Kendinize ait bir tatil serüveni ortaya çıkacaksa şayet “tatil” kelimesinin büyüleyici yanıda bir anda ortaya çıkıveriyor. Şu aralar bu kelime benim için hayli büyüleyici bir karaktere dönüştü. Hani bayram gelecek ve dokuz gün keyfe keder takılacağız ya… Başka türlü dinlenmek, keyfince gün geçirmek gibi bir şansım olmadığından ve haftanın sadece bir günü, o da Pazar günü dinlenerek, bir sonraki haftanın harcanacak olan eforunu depolama işlevi gördüğünden benim için fazlasıyla anlamını yitirmiş bir gün. Anlayacağınız uzun zamandan beri ilk kez uzunca bir tatil yapma şansını yakalamış durumdayım. Lakin bir süredir tatil hadisesi gündemimi işgal etmiş olmasından ötürü, kendimi öyle bir tatil modunda hissediyorum ki, bu durumu nasıl izah etsem bilemiyorum. Anlayacağınız güzel bir duygu tatil modu hisleriyle dolu olabilmek.

Geçtiğimiz hafta sonu Antalya’nın Korkuteli ilçesine bağlı bir köyde evleri olan arkadaşlarımızın davetlisiydik. Güzel ve şirin bir köy… Her yan yemyeşil, her yan meyve ağaçlarıyla dolu… Ağaçların dalları meyvelerden eğilip, bükülmüş… Elmalar, armutlar, erikler, şeftaliler, böğörtlenler… Göz alabildiğine her yan meyve bağlarıyla, meyve bahçeleriyle doluydu. Ve pek tabii ki sessizlik… Akşam hava iyice karardıktan sonra köyün bir başka ayırt edici özelliğide ortaya çıkıverdi. Malumunuz, yazın en sıcak günlerini yaşıyoruz Antalya’da. Antalya sokaklarında, caddelerinde alev esiyor. Ama işte o bahsini ettiğim köyde hava karardıktan sonra başladık üşümeye. Hem de ne üşüme… Üzerimize hırkalar almak zorunda kaldık. Yazın bu günlerinde Antalya il sınırları içerisinde hırkaya muhtaç kalmak sanırım mizah tadında bir şey olsa gerek.
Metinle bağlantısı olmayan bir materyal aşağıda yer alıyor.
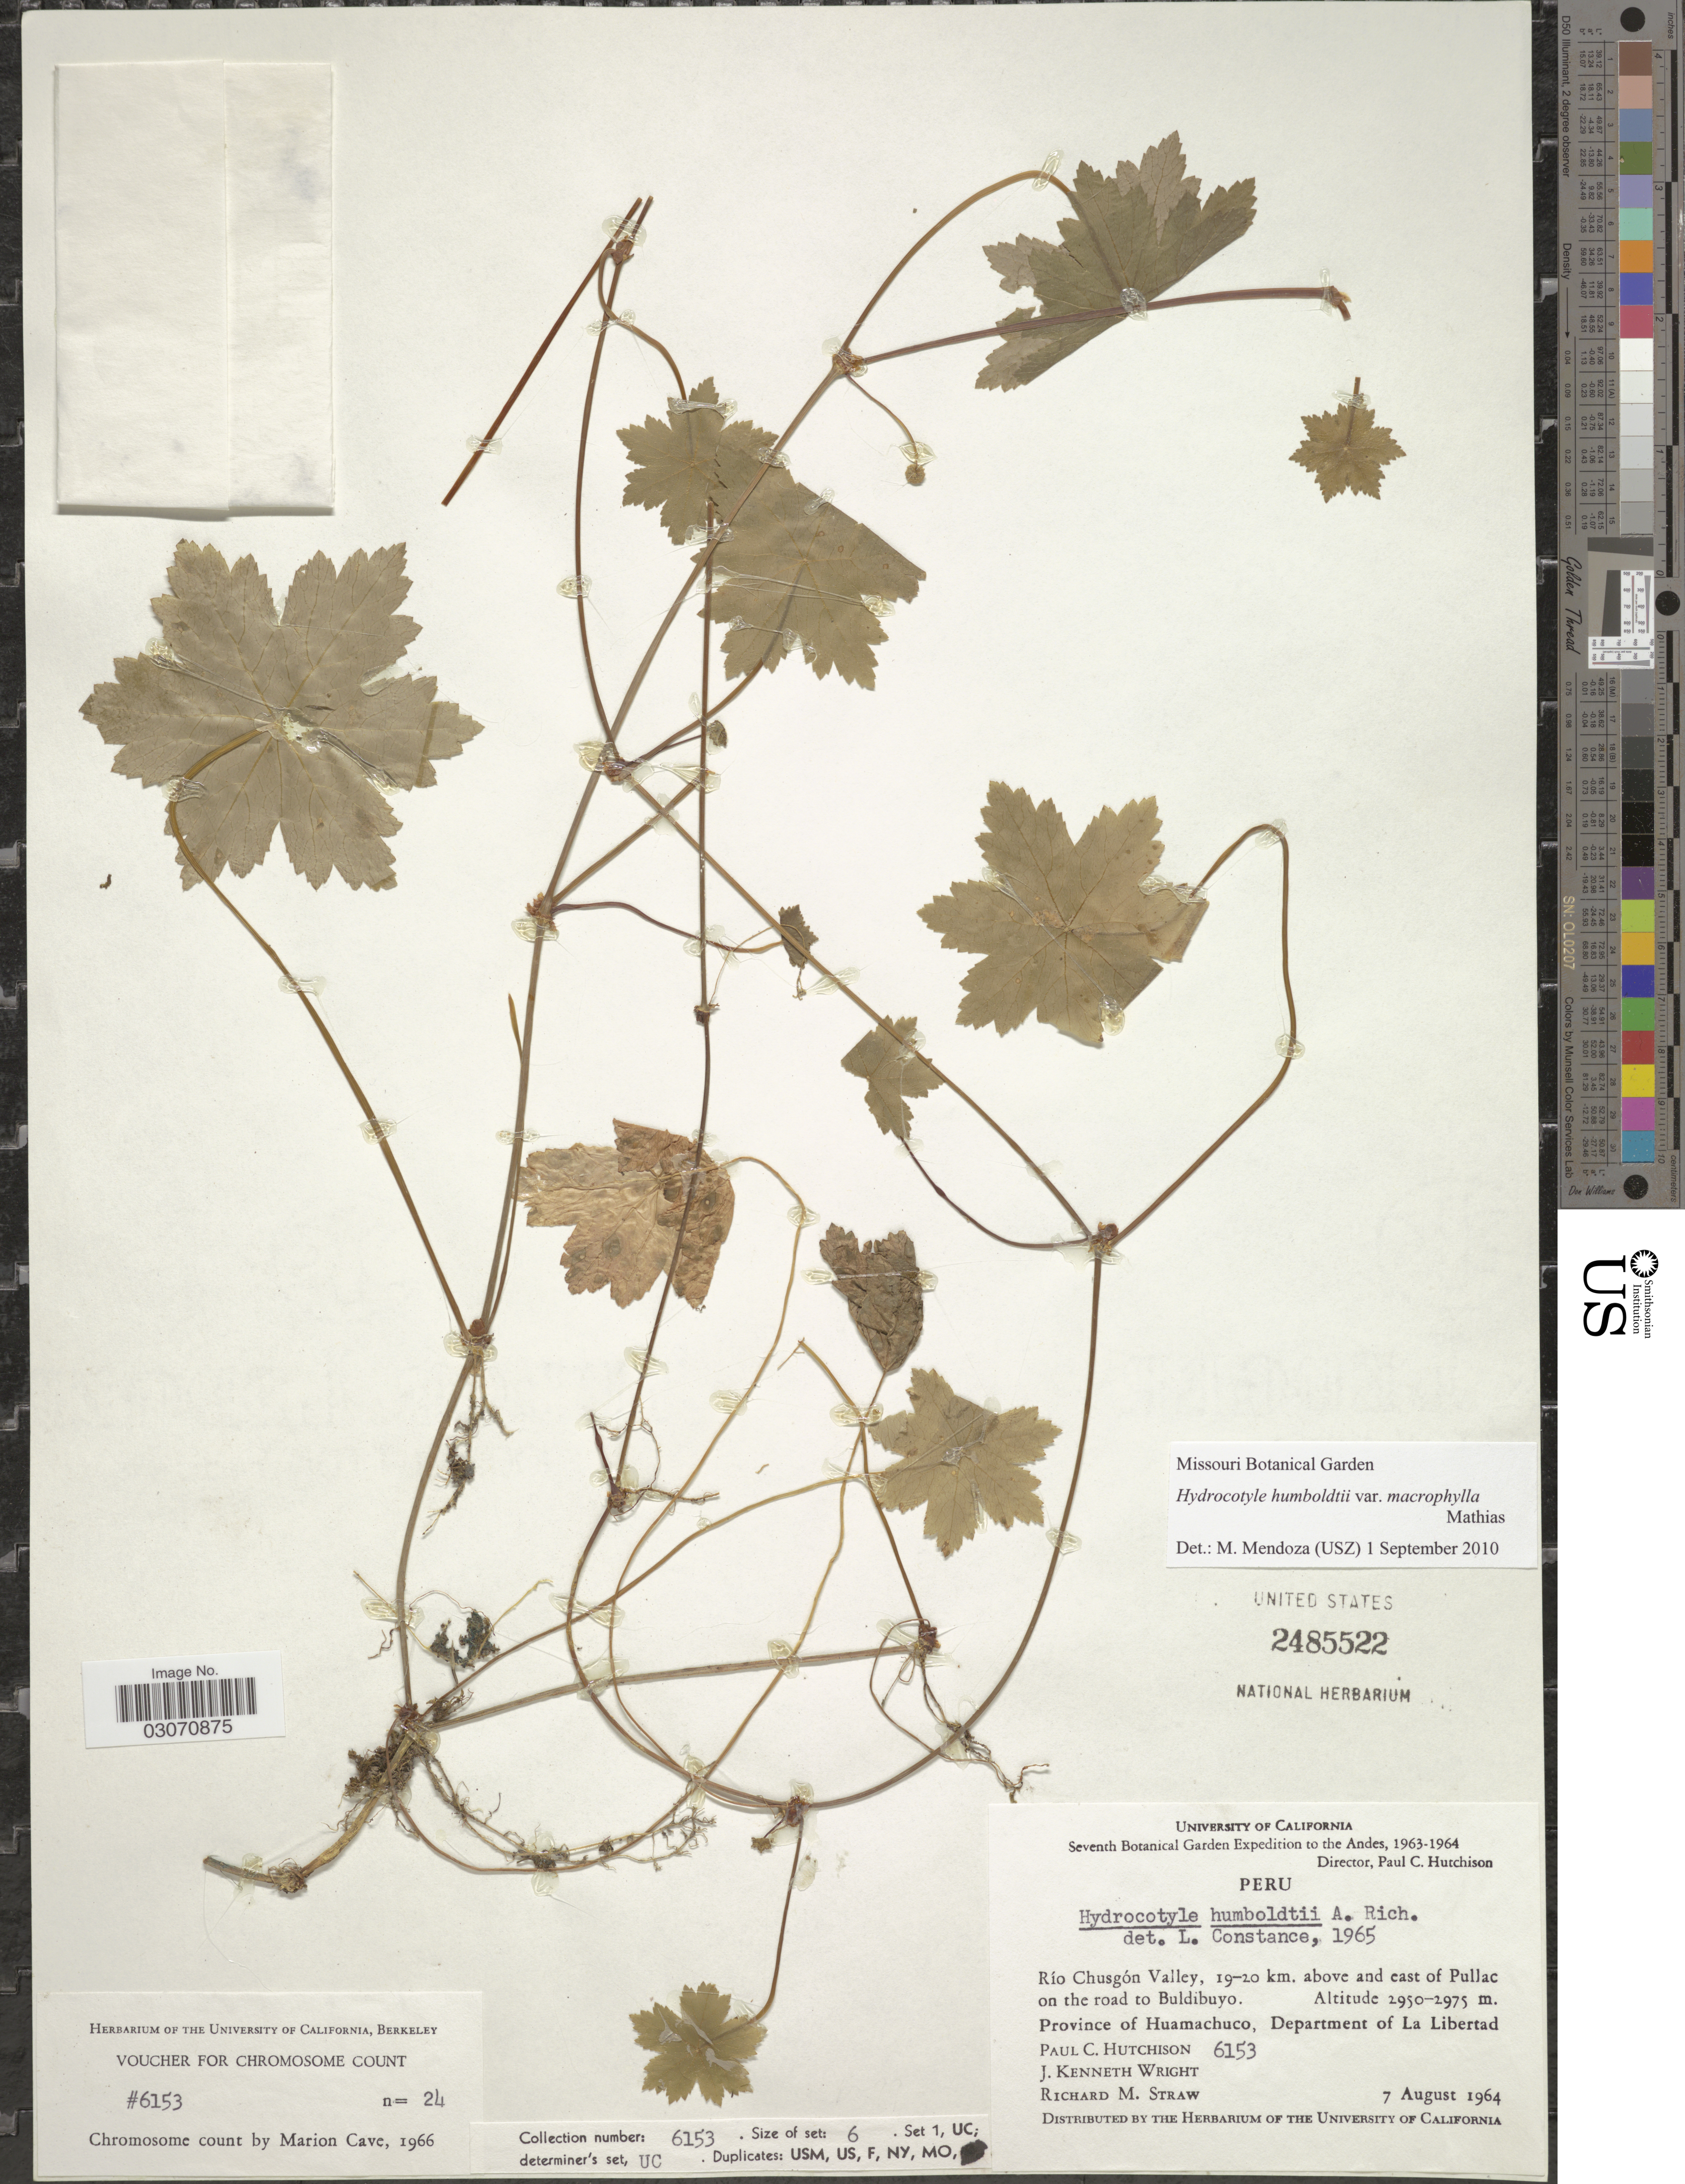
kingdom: Plantae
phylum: Tracheophyta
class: Magnoliopsida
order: Apiales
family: Araliaceae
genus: Hydrocotyle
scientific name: Hydrocotyle humboldtii var. macrophylla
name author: Mathias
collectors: P. C. Hutchison, J. K. Wright & R. M. Straw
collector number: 6153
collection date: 1964-08-07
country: Peru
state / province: La Libertad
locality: Andes. Río Chusgón Valley, 19-20 km. above and east of Pullac on the road to Buldibuyo. Province of Huamachuco, Department of La Libertad.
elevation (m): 2950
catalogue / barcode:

Gecenin ilerleyen saatlerinde Radar Tepe denen bir yerlere gittik. Ben, eşim, Coşkun ve Coşkun’un eşi Günnur… Tam bir aylaklar topluluğu halindeydik. Elimizde çay bardakları ve çay bardaklarına koyduğumuz rakı ve şarapların eşliğinde ve birazda peynirle Radar Tepe’nin en görkemli yerlerinden bir noktada durduk ve sadece ay dedenin ışığından bütün bir Torosları seyre daldık. Gökyüzü yıldızlardan geçilmiyordu. Dağların arasındaki köylerden süzülen ışık kümleri manzarayı daha bir güzel hale getirmişti. Ve keyfimize keyif katan güzel şarkılarda geceye ayrı bir renk kattı. Eskilerden ve yenilerden oluşan ve birbirinden güzel şarkılar… Şarkılar çaldı, biz uzandık çimlerin üzerine ve gecenin serinliğinde ruhumuzu alabildiğine dinlendirdik. Hafif bir çakır keyf hali, hafif bir dinginlik… Ve gökyüzünde kümelenen yıldızların parıldayan ışıkları… Saat kaçta eve döndüğümüzü, saat kaçta başımızı yastığa koyduğumuzu hiç hatırlamıyorum.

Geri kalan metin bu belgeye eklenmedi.